(STUDY MATERIAL begins)
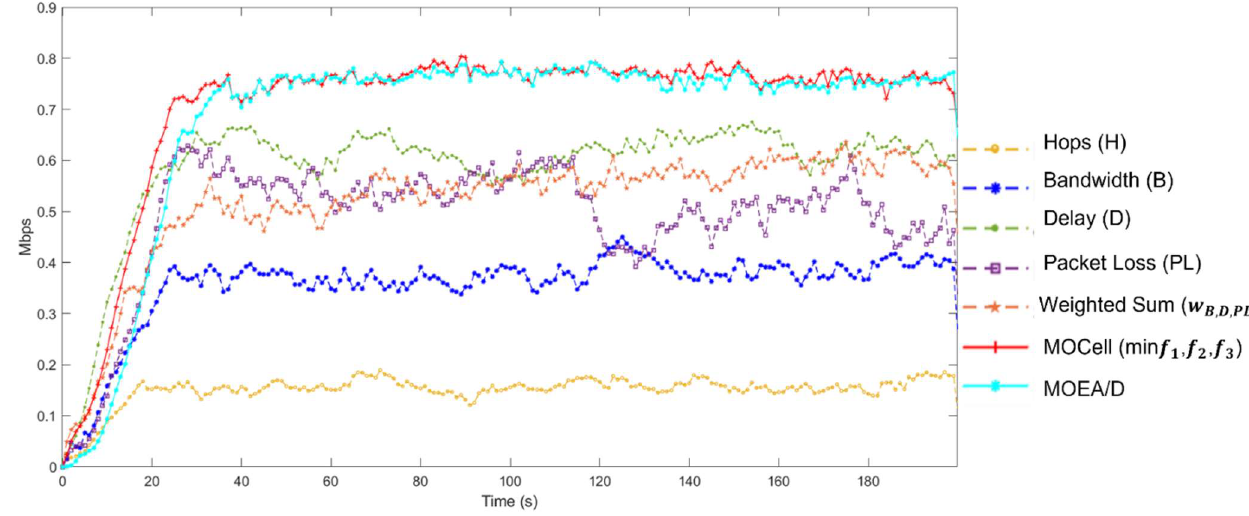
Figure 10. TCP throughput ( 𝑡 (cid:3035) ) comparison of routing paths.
(STUDY MATERIAL ends)
(STUDY MATERIAL begins)
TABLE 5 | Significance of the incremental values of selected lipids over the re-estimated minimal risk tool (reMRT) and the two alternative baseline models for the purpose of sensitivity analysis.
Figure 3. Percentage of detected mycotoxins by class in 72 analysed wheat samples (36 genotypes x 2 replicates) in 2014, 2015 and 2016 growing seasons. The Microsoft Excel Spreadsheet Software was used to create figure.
(STUDY MATERIAL ends)
> _DIRECTIONS_
Take exactly the lines from the one containing "TABLE 5 | Significance" through the one containing "Figure 3. Percentage" in the data above, and output them with nothing added.

> _ANSWER AREA_
TABLE 5 | Significance of the incremental values of selected lipids over the re-estimated minimal risk tool (reMRT) and the two alternative baseline models for the purpose of sensitivity analysis.
Figure 3. Percentage of detected mycotoxins by class in 72 analysed wheat samples (36 genotypes x 2 replicates) in 2014, 2015 and 2016 growing seasons. The Microsoft Excel Spreadsheet Software was used to create figure.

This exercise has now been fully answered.